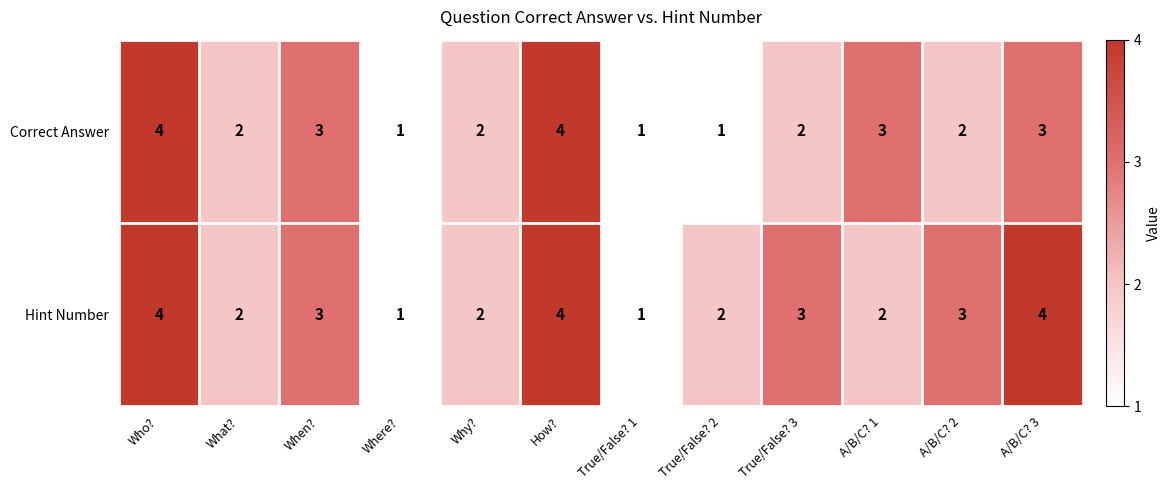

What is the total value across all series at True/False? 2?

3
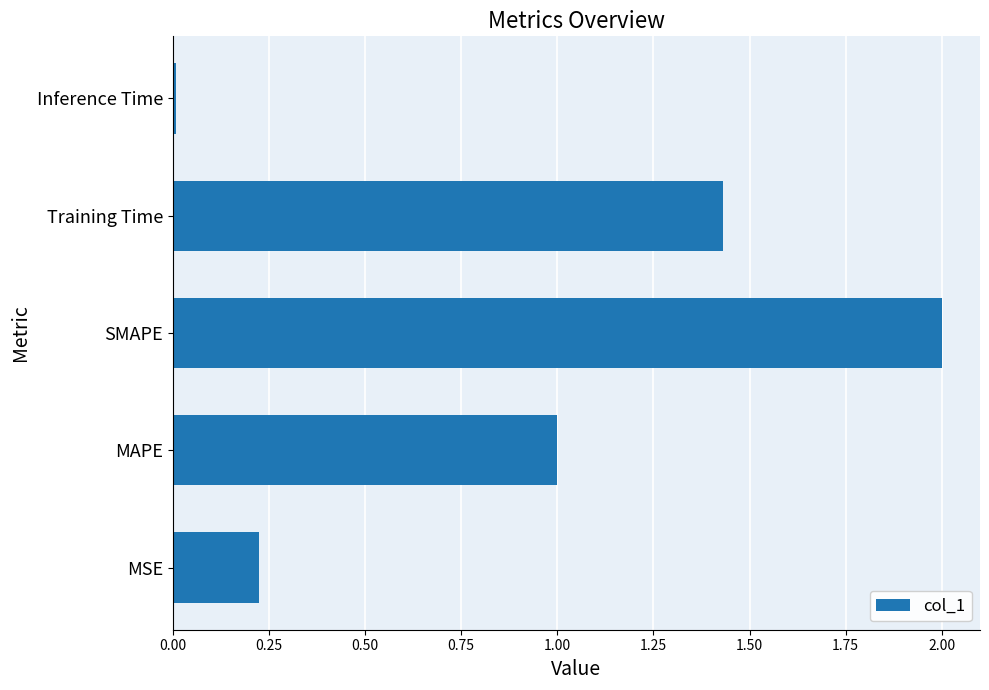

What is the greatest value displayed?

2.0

--

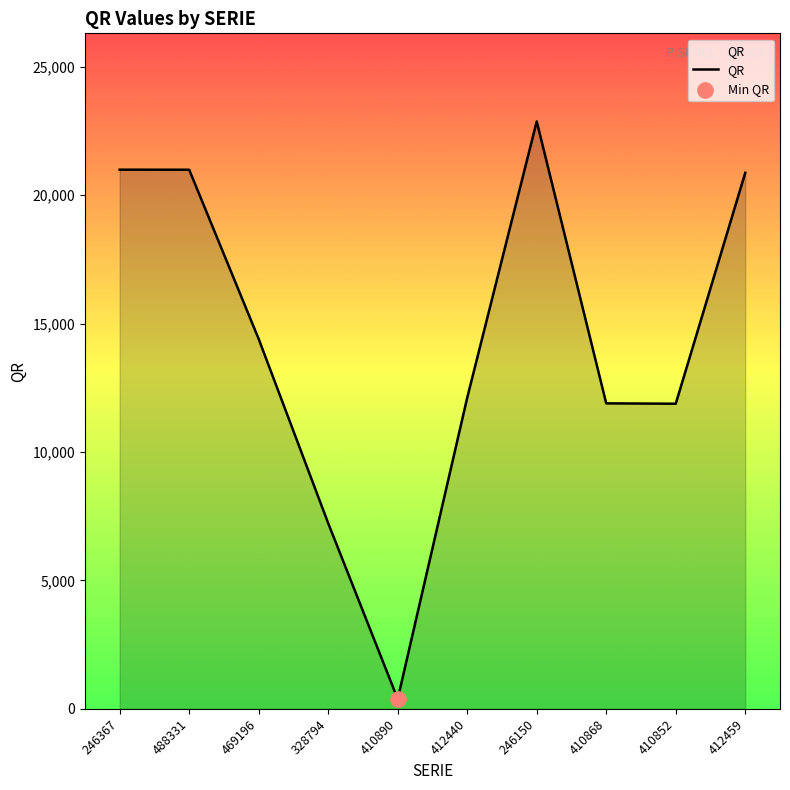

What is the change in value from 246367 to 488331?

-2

- **Yapmanız gereken**: Lütfen materyalde "What is the total" ifadesini içeren satırdan "What is the greatest value displayed?" ifadesini içeren satıra kadar, bu iki satır da dahil olmak üzere her şeyi aynen yazın. Resimleri cevaba koymayın.

- **Bu görevin çıktısı**:
What is the total value across all series at True/False? 2?

3

What is the greatest value displayed?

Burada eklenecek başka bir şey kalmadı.